Slitting the throat is not the fastest nor the most humane, because it is not instant and time until death varies a lot by skill. 
We use a 22 rifle on our mini sheep at 7-9mo and adult PB pigs. Not sure if that would work on horned sheep or larger breeds of sheep, though.


----------



## Delvan (Jun 19, 2015)

Realistically, a .22lr pistol would probably work out better for you. Placing it on the back of the skull / vertebrae would be best for a "dispatch method" of use. I've even seen people use .22lr for much larger animals as a dispatch. A rifle would be fairly difficult to use, as opposed to a pistol. Some recommendations would be ones like the Ruger SR22, Walther P22, and the Smith & Wesson M&P 22.


----------



## InvalidID (Feb 18, 2011)

I've used a 22 pistol to put down very sick and injured Holsteins before so I'd assume a goat would be no problem. It's a matter of placement, a shot to the back of the head where the neck and skull meet always worked for me.


----------



## mustangglp (Jul 7, 2015)

A 10/22 is fine choice for a rifle I wouldn't recommend a pistol as you will need to be able to put every shot within a target the size of a walnut from what ever distance you shoot from be it 20 inches or 20 feet. Also be sure of your back stop as a 22lr can go mile and a half.


----------



## Delvan (Jun 19, 2015)

If your using a .22lr as a dispatch, you don't want to use it from a distance. Put the pistol right up against the base of the skull (I usually recommend pointing downwards with you standing off to the side) and pull the trigger. There is no aiming needed, and your backstop is the ground. As long as your sure of your feet and noone is standing under the animal's head when you fire, it should be fine. Besides, at that point, the .22lr round has gone through several layers of bone / brain matter, I doubt it has much more penetration power if it leaves the head. There is no need to stand a ways away from the animal during dispatch.


----------



## mustangglp (Jul 7, 2015)

Mine are not pets they would be in a small pin and with some feed one could get with in five or ten feet at that range I can stack rounds in the same hole all day long. Putting it against the forehead would not be posble with my sheep without tying it up! Another consideration for me is the report is twice as loud on a pistol it's legal for me to shoot livestock but I do have neighbors so I like to keep a low key. And no there not much danger of the bullet exiting did shoot a steer with a 22 mag once and it did exit the back of the neck
Gary


----------



## simi-steading (Sep 27, 2012)

I use a 10/22 for all my pigs. We instantly dropped a 1800lb bull last year with a 10/22 from about 25 yards.... 

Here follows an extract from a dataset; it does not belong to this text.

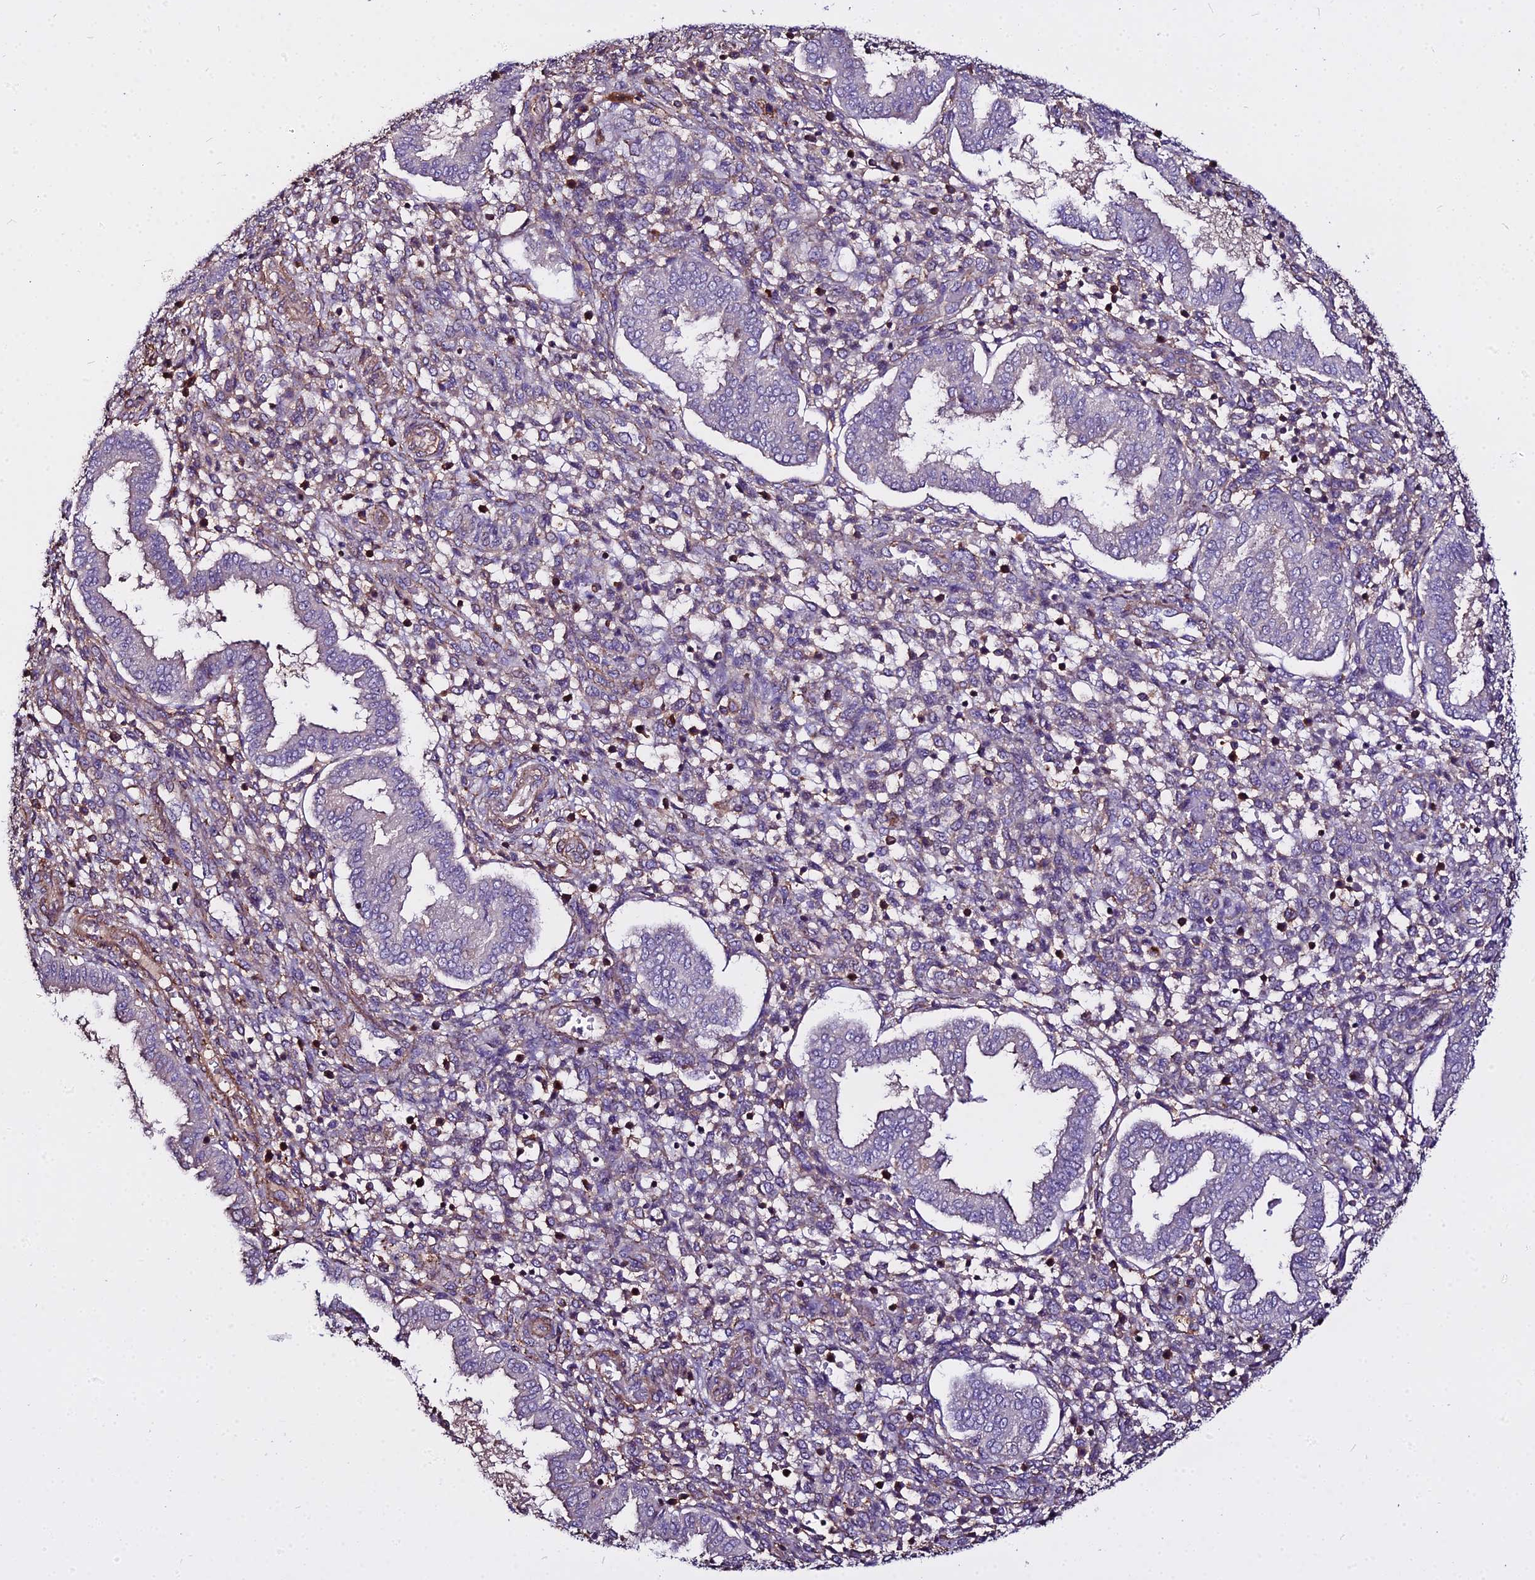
{"staining": {"intensity": "weak", "quantity": "25%-75%", "location": "cytoplasmic/membranous"}, "tissue": "endometrium", "cell_type": "Cells in endometrial stroma", "image_type": "normal", "snomed": [{"axis": "morphology", "description": "Normal tissue, NOS"}, {"axis": "topography", "description": "Endometrium"}], "caption": "The micrograph reveals a brown stain indicating the presence of a protein in the cytoplasmic/membranous of cells in endometrial stroma in endometrium.", "gene": "GLYAT", "patient": {"sex": "female", "age": 24}}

You want to stun the animal.. a .22 will do that if placed right. Then bleed out by slitting the throat.

Depending on the animal, you can either place it against the head, or use if from a distance... I use mine one handed up close quite often for dispatching and have well placed shots.


----------



## haypoint (Oct 4, 2006)

A .22 pistol would be easy to handle when dispatching a sheep. But that is about the end of its usefulness. I recommend a Ruger 10/22. When you need to get rid of some red squirrels or any other little pest, they can be quite accurate. Might deter coyotes, too. It isn't a .223, but rugged and easy to use.


----------



## GREENCOUNTYPETE (Jul 25, 2006)

the 10/22 is a quality firearm , made by a reputable manufacturer with excellent customer service


----------